-------- 読解文
#358/567 ●短編
★タイトル (GSC ) 09/05/06 14:33 (182)
爽やかウォーキング 『刈谷市』 竹木貝石
★内容 09/05/08 07:54 修正 第3版
JR主催の爽やかウォーキングで、刈谷市を歩いてきた。
東海道線はいつ乗っても懐かしい。別の随筆にも書いたことだが、私が
小学3年生頃、各駅停車の駅名は、名古屋→熱田→笠寺→大高→大府→刈谷→
安城だったのに、現在は、名古屋→尾頭橋→金山→熱田→笠寺→大高→南大高
→共和→大府→逢妻→刈谷→野田新町→東刈谷→三河安城→安城、と大幅に
増えている。
東刈谷駅 = 2.2キロ → 昌福寺 = 0.3キロ → 野田八幡宮
= 0.1キロ → 南部生涯学習センター = 1.2キロ →
フローラルガーデン(依佐美送信所記念館) = 1キロ → ミササガパーク =
1.4キロ → 交通児童遊園 = 1.6キロ → 刈谷市駅北交差点 =
3.2キロ → 東陽町 = 1キロ → 刈谷駅。 合計12キロ。
今日は足腰が全然痛くなかったので、前半は私がリュックを背負い、弁当を
食べた後は妻が背負って歩いた。それにしても、前半6.2キロの歩数が
1万5千歩に対し、後半5.8キロの歩数が八千五百歩だったのは変だ。
----------------
-------- 提供項目
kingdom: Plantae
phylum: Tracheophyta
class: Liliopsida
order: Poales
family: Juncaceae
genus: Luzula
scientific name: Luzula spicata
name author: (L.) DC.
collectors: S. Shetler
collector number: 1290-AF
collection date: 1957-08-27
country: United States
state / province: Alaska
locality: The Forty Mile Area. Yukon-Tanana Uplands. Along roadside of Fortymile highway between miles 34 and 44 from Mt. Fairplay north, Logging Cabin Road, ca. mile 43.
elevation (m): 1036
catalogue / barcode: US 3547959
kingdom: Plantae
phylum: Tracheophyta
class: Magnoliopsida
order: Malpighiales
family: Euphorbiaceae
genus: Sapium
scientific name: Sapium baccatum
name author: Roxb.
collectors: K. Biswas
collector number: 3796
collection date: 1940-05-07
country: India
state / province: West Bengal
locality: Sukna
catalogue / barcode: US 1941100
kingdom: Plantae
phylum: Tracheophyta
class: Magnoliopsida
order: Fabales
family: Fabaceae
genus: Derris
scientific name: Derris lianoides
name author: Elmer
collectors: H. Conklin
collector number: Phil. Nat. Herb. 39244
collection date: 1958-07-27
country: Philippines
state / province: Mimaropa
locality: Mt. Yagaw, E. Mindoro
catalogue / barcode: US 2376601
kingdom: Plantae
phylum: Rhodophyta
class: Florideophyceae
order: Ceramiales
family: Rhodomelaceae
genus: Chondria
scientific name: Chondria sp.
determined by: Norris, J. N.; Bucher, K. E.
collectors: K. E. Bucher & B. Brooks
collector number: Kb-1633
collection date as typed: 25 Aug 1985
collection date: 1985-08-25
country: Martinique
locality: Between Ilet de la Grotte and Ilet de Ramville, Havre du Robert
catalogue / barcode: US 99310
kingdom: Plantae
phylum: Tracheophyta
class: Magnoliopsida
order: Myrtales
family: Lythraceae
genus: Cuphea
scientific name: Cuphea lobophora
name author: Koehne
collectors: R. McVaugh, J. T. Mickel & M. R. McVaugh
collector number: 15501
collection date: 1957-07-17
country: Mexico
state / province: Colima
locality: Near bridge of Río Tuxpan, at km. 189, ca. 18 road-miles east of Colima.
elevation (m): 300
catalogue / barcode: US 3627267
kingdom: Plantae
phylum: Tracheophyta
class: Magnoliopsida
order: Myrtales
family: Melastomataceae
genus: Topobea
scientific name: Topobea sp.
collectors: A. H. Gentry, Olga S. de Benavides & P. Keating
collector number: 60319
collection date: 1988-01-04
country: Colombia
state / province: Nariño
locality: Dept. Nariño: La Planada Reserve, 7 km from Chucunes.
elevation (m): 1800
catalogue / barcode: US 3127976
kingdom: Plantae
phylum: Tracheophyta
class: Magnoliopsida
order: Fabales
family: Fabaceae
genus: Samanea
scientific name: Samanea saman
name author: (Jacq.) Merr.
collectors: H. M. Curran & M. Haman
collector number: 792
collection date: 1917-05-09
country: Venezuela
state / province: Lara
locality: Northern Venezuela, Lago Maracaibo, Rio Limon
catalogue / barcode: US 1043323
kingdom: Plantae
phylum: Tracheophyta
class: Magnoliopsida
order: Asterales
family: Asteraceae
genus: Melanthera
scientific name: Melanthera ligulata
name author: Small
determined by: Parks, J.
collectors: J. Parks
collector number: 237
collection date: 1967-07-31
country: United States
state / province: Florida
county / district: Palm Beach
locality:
----------------
* 練習問題:
- A) 刈谷市ウォーキングの随筆について、次の問いに答えてください。
(i) 現在の東海道線の各駅停車で、刈谷の次の駅は何駅ですか。
(ii) 歩いたコースの距離は合計で何キロですか。
(iii) 弁当を食べた後、リュックを背負って歩いたのは誰ですか。
- B) 刈谷市ウォーキングの随筆を2文で要約してください。
これらの項目は別の出典から取られたものです。

* 解答:
- A)
(i) 野田新町駅です。
(ii) 合計12キロです。
(iii) 妻です。

- B) JR主催の爽やかウォーキングで、東刈谷駅から昌福寺、野田八幡宮、依佐美送信所記念館などを経て刈谷駅まで、合計12キロを歩いた。東海道線の各駅停車の駅は筆者が小学3年生頃より大幅に増えており、当日は足腰が痛まず、リュックは前半を筆者が、弁当の後は妻が背負った。